Patrick Zaki è estremamente provato dalla sua detenzione e versa «in un pessimo stato psicologico». Lo ha detto all'Ansa la sua avvocata, Hoda Nasrallah, al termine dell'udienza per il rinnovo della custodia cautelare tenutasi oggi nell'aula bunker del carcere di Tora al Cairo. L'esito però non è ancora certo e sarà necessario aspettare almeno 24 ore. Ma Nasrallah rimane pessimista circa l'esito finale: «Non credo lo rilasceranno, visti tutti questi rinnovi», ha proseguito.

La difesa, intanto, ha chiesto di sostituire il collegio giudicante ritenendo i rinnovi una sorta di accanimento: per sapere se la richiesta verrà accettata bisognerà attendere domani, se non addirittura mercoledì. Di fronte alla corte (che come di consueto esaminava centinaia di altri casi di detenzione temporanea simili a quello di Patrick) era presente anche una delegazione di diplomatici di Francia, Stati Uniti e Canada, assieme al rappresentante dell'ambasciata italiana al Cairo. Come già avvenuto nelle altre udienze, la delegazione ha depositato delle comunicazioni scritte per esprimere il suo interessamento al caso.

Se si esclude la mozione presentata dalla difesa, il copione di queste udienze si ripete ancora una volta e senza variazioni da più di un anno. Dopo i primi cinque mesi di udienze, durante i quali i rinnovi di detenzione erano quindicinali, ora il fascicolo di Patrick è entrato nella fase dei prolungamenti di 45 giorni. A nulla sono servite le richieste avanzate nelle scorse udienze perché a Zaki fosse almeno permesso di visitare il padre, ricoverato a fine febbraio in ospedale e ora in convalescenza nella casa del Cairo.

Anche la salute del giovane è sempre più provata dall'asma e dalle allergie che si sono acuite a causa delle recenti tempeste di sabbia che si sono abbattute sulla capitale egiziana. Continua a dormire per terra perché nel carcere di Tora non ci sono letti e ha pochissimi libri a disposizione. Inoltre, come confermato da fonti vicine alla famiglia, nelle scorse settimane, un suo compagno di cella ha avuto sintomi da Covid-19 ma non è stato sottoposto a tampone molecolare.

Patrick è nelle mani delle autorità egiziane da ormai 421 giorni. Era il 7 febbraio del 2020 quando fu prelevato da alcuni agenti della National Security Egiziana dall'aeroporto del Cairo mentre tornava da Bologna, la città dove stava frequentando un master in studi di genere. Durante le prime 24 ore di detenzione è stato torturato e tenuto in un edificio della National Security senza che gli fosse permesso di avere contatti con gli avvocati o con i suoi familiari. È riapparso l'8 febbraio nel commissariato di Mansoura e, dopo alcuni trasferimenti, da circa un anno si trova recluso nel carcere di Tora, nell'ala dedicata ai detenuti in attesa di giudizio.

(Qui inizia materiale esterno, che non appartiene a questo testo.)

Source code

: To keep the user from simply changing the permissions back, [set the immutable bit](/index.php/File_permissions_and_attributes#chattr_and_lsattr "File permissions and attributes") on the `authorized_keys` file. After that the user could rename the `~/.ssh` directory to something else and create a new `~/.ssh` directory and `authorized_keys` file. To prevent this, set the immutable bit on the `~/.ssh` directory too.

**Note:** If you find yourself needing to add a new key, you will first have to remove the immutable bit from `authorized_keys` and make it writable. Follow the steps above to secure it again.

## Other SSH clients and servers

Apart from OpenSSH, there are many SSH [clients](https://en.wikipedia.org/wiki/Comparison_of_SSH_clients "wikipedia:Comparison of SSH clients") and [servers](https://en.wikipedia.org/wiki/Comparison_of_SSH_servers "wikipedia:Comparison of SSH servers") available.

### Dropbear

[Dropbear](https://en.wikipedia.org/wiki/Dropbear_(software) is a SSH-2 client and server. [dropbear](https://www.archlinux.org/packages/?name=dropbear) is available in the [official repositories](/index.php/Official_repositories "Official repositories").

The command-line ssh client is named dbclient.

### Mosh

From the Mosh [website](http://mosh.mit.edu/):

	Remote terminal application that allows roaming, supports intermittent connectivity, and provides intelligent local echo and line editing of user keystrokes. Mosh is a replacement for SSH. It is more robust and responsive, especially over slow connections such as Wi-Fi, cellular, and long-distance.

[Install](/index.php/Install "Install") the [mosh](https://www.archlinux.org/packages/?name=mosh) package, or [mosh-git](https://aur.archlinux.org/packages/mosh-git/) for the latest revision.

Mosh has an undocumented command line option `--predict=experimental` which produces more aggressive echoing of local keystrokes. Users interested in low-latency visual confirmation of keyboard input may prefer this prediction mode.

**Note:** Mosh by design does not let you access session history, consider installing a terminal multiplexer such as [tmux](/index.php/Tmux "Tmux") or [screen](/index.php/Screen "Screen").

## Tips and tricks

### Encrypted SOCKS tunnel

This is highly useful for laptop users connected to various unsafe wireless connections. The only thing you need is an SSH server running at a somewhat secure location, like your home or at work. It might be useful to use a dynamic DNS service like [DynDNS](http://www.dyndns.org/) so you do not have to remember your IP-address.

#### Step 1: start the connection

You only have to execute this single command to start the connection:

Le accuse per il giovane ricercatore - le più gravi sono associazione terroristica e propaganda sovversiva - sono state spiccate sulla base di alcuni post Facebook che la difesa non ha mai potuto visionare. I suoi avvocati hanno sempre puntualizzato che il profilo social citato dalla Procura non è quello del giovane studente ma un fake: quello usato dal ragazzo è Patrick Zaki, mentre le autorità riferiscono di un account a nome di Patrick George Zaki.

I post sui social non sono l'unica prova contestata dalla difesa. C'è anche la perquisizione messa a verbale dalla procura e avvenuta a Mansoura nel settembre del 2019. Secondo le poche pagine che i legali hanno a disposizione, la polizia si sarebbe presentata nella casa di famiglia di Patrick, mentre il giovane ricercatore era già a Bologna, e avrebbe setacciato la sua camera alla presenza della madre. Ma la famiglia Zaki vive da diversi anni al Cairo e nel settembre del 2019 era impossibile che nella casa di famiglia ci fosse qualcuno. Qualunque prova a carico presentata dalla procura non è tuttavia contestabile dalla difesa sino a quando non ci sarà un processo.

Intanto, in Italia continua la campagna per la sua liberazione. Lo scorso mese, 58 parlamentari della Camera dei deputati hanno firmato una mozione per chiedere al Governo italiano di "adottare le iniziative di competenza per il conferimento della cittadinanza italiana" mentre la petizione online per la concessione a Patrick Zaki della cittadinanza italiana per meriti speciali ha ormai superato le 187 mila firme. Sul caso si è pronunciato anche il segretario del PD Enrico Letta che in un tweet prima dell'udienza ha rinnovato la richiesta di rilascio per il giovane egiziano.